By Catholic Online (NEWS CONSORTIUM)
August 7th, 2012
Catholic Online (www.catholic.org)

Hailed as a "miracle of engineering," NASA scientists hailed the Mars rover Curiosity's smooth descent as a milestone of modern technology. Researchers are now scanning early images of a Martian crater that may hold clues about theoretical life on the Red Planet.

LOS ANGELES, CA (Catholic Online) - The expedition was fraught with risks, one that could have dashed many years of meticulous scientific research. "We trained ourselves for eight years to think the worst all the time," Curiosity lead engineer Miguel San Martin said. "You can never turn that off."

NASA engineers now say the landing stands as the most challenging and elaborate achievement in the history of robotic spaceflight.

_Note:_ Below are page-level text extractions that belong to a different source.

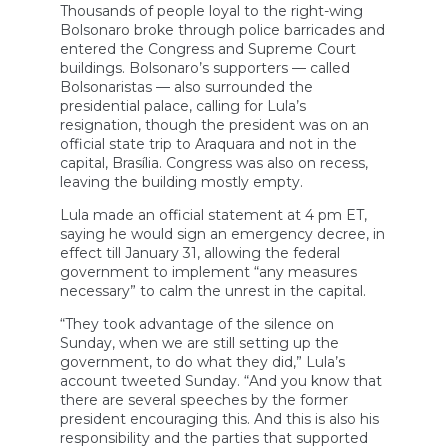
Thousands of people loyal to the right-wing
Bolsonaro broke through police barricades and
entered the Congress and Supreme Court
buildings. Bolsonaro’s supporters — called
Bolsonaristas — also surrounded the
presidential palace, calling for Lula’s
resignation, though the president was on an
official state trip to Araquara and not in the
capital, Brasília. Congress was also on recess,
leaving the building mostly empty.
Lula made an official statement at 4 pm ET,
saying he would sign an emergency decree, in
effect till January 31, allowing the federal
government to implement “any measures
necessary” to calm the unrest in the capital.
“They took advantage of the silence on
Sunday, when we are still setting up the
government, to do what they did,” Lula’s
account tweeted Sunday. “And you know that
there are several speeches by the former
president encouraging this. And this is also his
responsibility and the parties that supported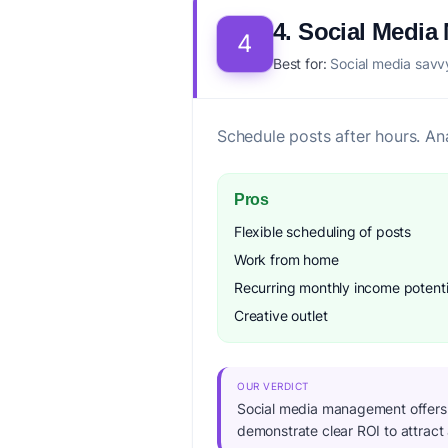
4. Social Medi
4
Best for:
Social media savvy
Schedule posts after hours. An
Pros
Flexible scheduling of posts
Work from home
Recurring monthly income potenti
Creative outlet
OUR VERDICT
Social media management offers ex
demonstrate clear ROI to attract 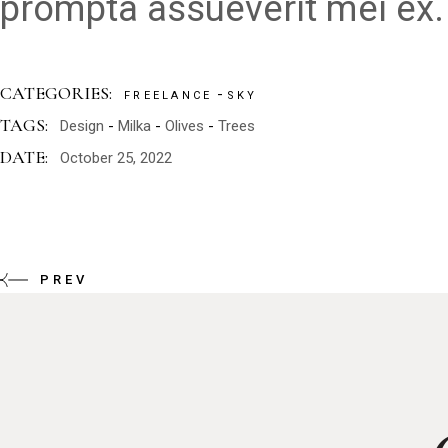
prompta assueverit mei ex.
CATEGORIES:
FREELANCE
SKY
TAGS:
Design
Milka
Olives
Trees
DATE:
October 25, 2022
PREV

The landing opens the door to a new era in planetary exploration. President Barack Obama hailed the accomplishment as an historic "point of national pride."

The landing's success was a major milestone for a U.S. space agency beset by budget cuts and the recent cancellation of its space shuttle program.

Encased in a capsule-like protective shell, the nuclear-powered Curiosity rover weathered an eight-month voyage as it streaked into the thin Martian atmosphere at 13,200 miles-per-hour, or 17 times the speed of sound.

The capsule's "guided entry" system used jet thrusters to steer the craft as it fell, making small course corrections and burning off most of its downward speed. About the size of a small sports car, the rover landed as planned at the bottom of a vast, ancient impact bowl called Gale Crater, and near a towering mound of layered rock called Mount Sharp, which rises from the floor of the basin. The descent, dubbed by some as "seven minutes of terror," proved to be unfounded.

From an orbital perch 211 miles away, NASA's sharp-eyed Mars Reconnaissance Orbiter took a picture of Curiosity gracefully riding beneath its massive parachute en route to Gale Crater, located near the planet's equator in its southern hemisphere.

Flight controllers at JPL received the equivalent of a text message from Curiosity that its journey of 352 million miles had ended successfully.

The rover transmitted a picture seven minutes later, showing one of Curiosity's wheels on the planet's gravel-strewn surface.

"When you see a picture of the surface of the planet with the spacecraft on it, that is the miracle of engineering," lead scientist John Grotzinger told journalists.

With the late-afternoon sun slipping behind the crater's rim, Curiosity relayed six more sample pictures and the results of initial health checks of some of its 10 scientific instruments before shutting down for the Martian night.

Curiosity touched down about 6.2 miles from the foot of Mount Sharp, a monstrous formation of sedimentary rock that rises like a stack of cards three miles from the floor of Gale Crater.

"The surface mission of Curiosity has now begun," mission manager Mike Watkins said.

"We built this rover not just to be launched or not just to land on Mars, but to actually drive on Mars and execute a very complex and beautiful science mission."